#### What this task involves
Whenever a line in the data contains "GOPAN", show that line.

#### Saved data entries
###
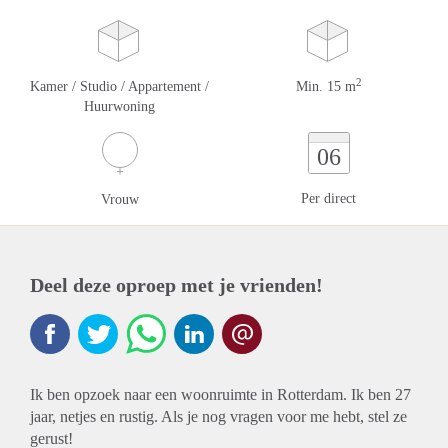
2
Kamer / Studio / Appartement /
Min. 15 m
Huurwoning
06
Per direct
Vrouw
Deel deze oproep met je vrienden!
Ik ben opzoek naar een woonruimte in Rotterdam. Ik ben 27
jaar, netjes en rustig. Als je nog vragen voor me hebt, stel ze
gerust!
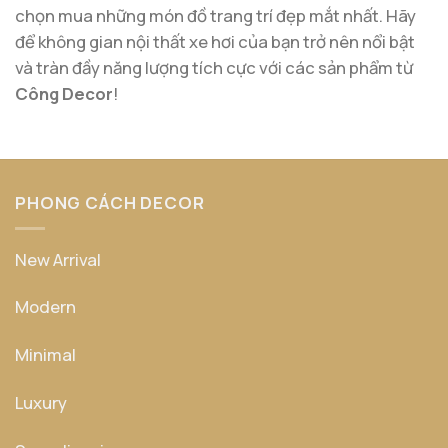
chọn mua những món đồ trang trí đẹp mắt nhất. Hãy
để không gian nội thất xe hơi của bạn trở nên nổi bật
và tràn đầy năng lượng tích cực với các sản phẩm từ
Công Decor
!
PHONG CÁCH DECOR
New Arrival
Modern
Minimal
Luxury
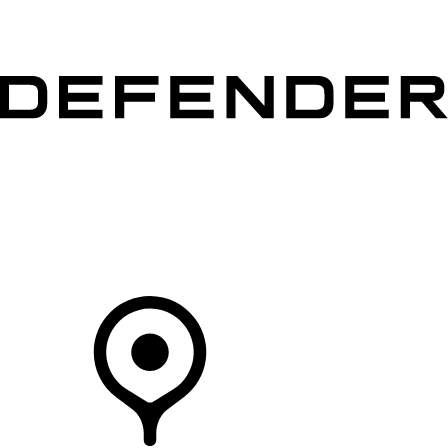
MODELLI
PROPRIETARI
ESPLORA
ACQUISTA E GUIDA
Il Tuo Concessionario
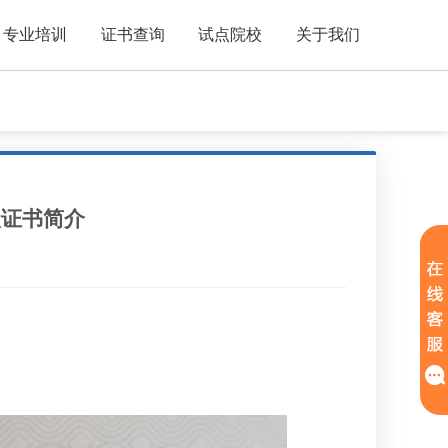
专业培训
证书查询
试点院校
关于我们
级证书简介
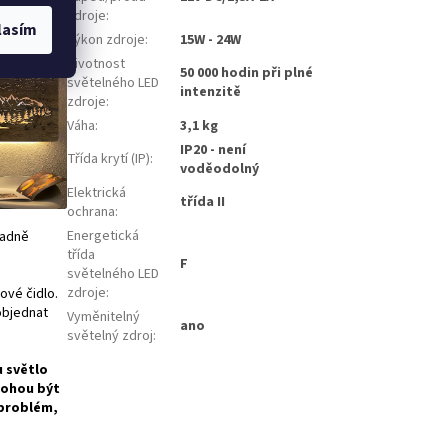
 je
zdroje
:
lasím
Výkon zdroje
:
15W - 24W
Životnost
50 000 hodin při plné
světelného LED
intenzitě
zdroje
:
Váha
:
3,1 kg
IP20 - není
Třída krytí (IP)
:
voděodolný
Elektrická
třída II
ochrana
:
Energetická
padně
třída
F
světelného LED
zdroje
:
ové čidlo.
 objednat
Vyměnitelný
ano
světelný zdroj
:
u světlo
mohou být
 problém,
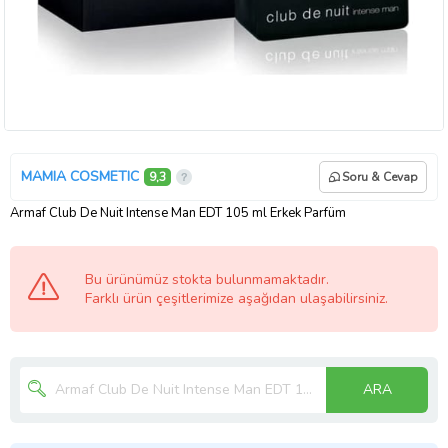
MAMIA COSMETIC
9,3
Soru & Cevap
Armaf Club De Nuit Intense Man EDT 105 ml Erkek Parfüm
Bu ürünümüz stokta bulunmamaktadır.
Farklı ürün çeşitlerimize aşağıdan ulaşabilirsiniz.
ARA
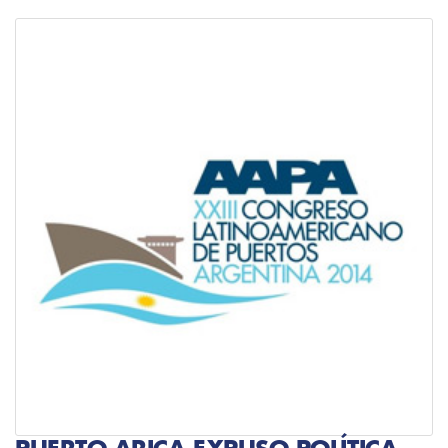
PUERTO ARICA EXPUSO POLÍTICA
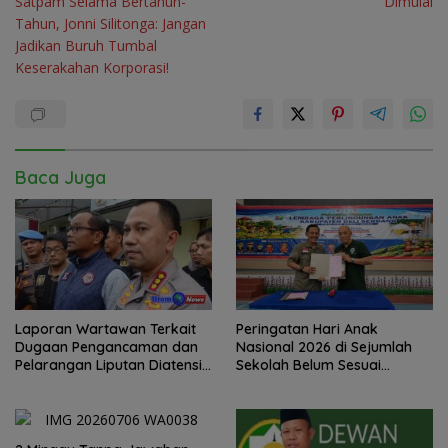
Satpam Selama Bertahun-
Dimulai
Tahun, Jonni Silitonga: Jangan
Jadikan Buruh Tumbal
Keserakahan Korporasi!
Baca Juga
Laporan Wartawan Terkait
Peringatan Hari Anak
Dugaan Pengancaman dan
Nasional 2026 di Sejumlah
Pelarangan Liputan Diatensi
Sekolah Belum Sesuai
Kapolrestabes Medan
Imbauan Kemendikdasmen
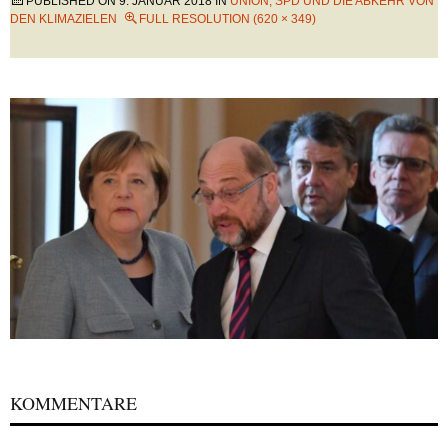
PUBLISHED ON
9. JANUAR 2018
IN
UNION, SPD UND DIE ABKEHR VON
DEN KLIMAZIELEN
FULL RESOLUTION (620 × 349)
KOMMENTARE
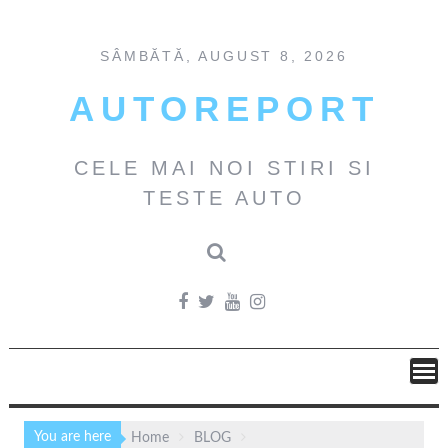
Skip
to
content
SÂMBĂTĂ, AUGUST 8, 2026
AUTOREPORT
CELE MAI NOI STIRI SI
TESTE AUTO
You are here
Home
BLOG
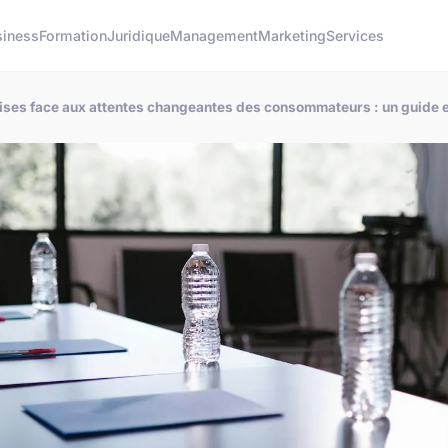
siness
Formation
Juridique
Management
Marketing
Services
ises face aux attentes changeantes des consommateurs : un guide e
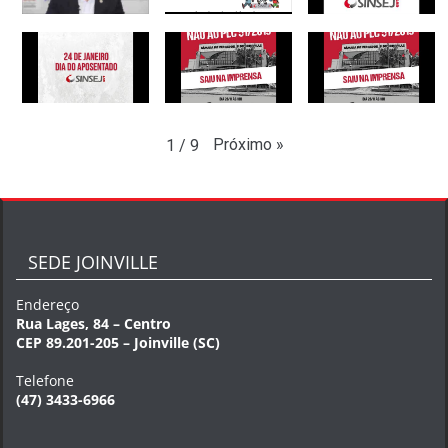
Próximo
»
1
/
9
SEDE JOINVILLE
Endereço
Rua Lages, 84 – Centro
CEP 89.201-205 – Joinville (SC)
Telefone
(47) 3433-6966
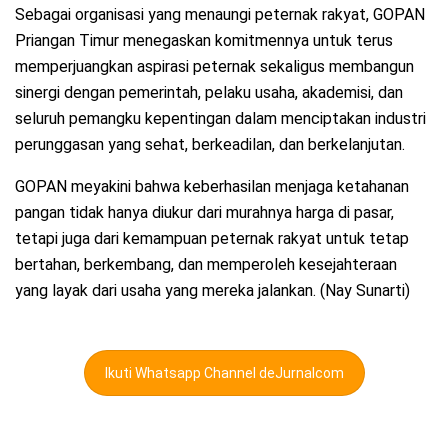
Sebagai organisasi yang menaungi peternak rakyat, GOPAN
Priangan Timur menegaskan komitmennya untuk terus
memperjuangkan aspirasi peternak sekaligus membangun
sinergi dengan pemerintah, pelaku usaha, akademisi, dan
seluruh pemangku kepentingan dalam menciptakan industri
perunggasan yang sehat, berkeadilan, dan berkelanjutan.
GOPAN meyakini bahwa keberhasilan menjaga ketahanan
pangan tidak hanya diukur dari murahnya harga di pasar,
tetapi juga dari kemampuan peternak rakyat untuk tetap
bertahan, berkembang, dan memperoleh kesejahteraan
yang layak dari usaha yang mereka jalankan. (Nay Sunarti)
Ikuti Whatsapp Channel deJurnalcom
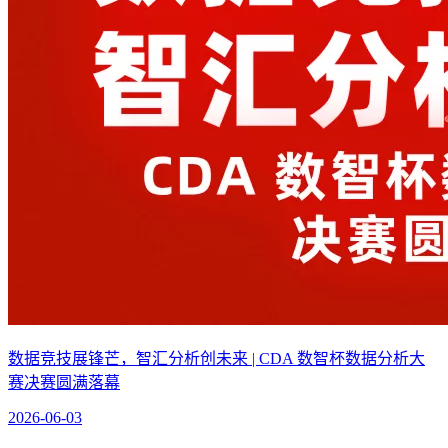
数据竞技展锋芒，智汇分析创未来 | CDA 数智杯数据分析大
赛决赛圆满落幕
2026-06-03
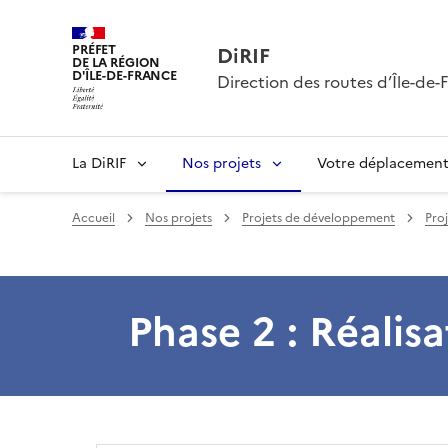
PRÉFET
DiRIF
DE LA RÉGION
D'ÎLE-DE-FRANCE
Direction des routes d’Île-de-
La DiRIF
Nos projets
Votre déplacemen
Accueil
Nos projets
Projets de développement
Pro
Phase 2 : Réalisa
###
#### Written solution
Sebagai organisasi yang menaungi peternak rakyat, GOPAN
GOPAN meyakini bahwa keberhasilan menjaga ketahanan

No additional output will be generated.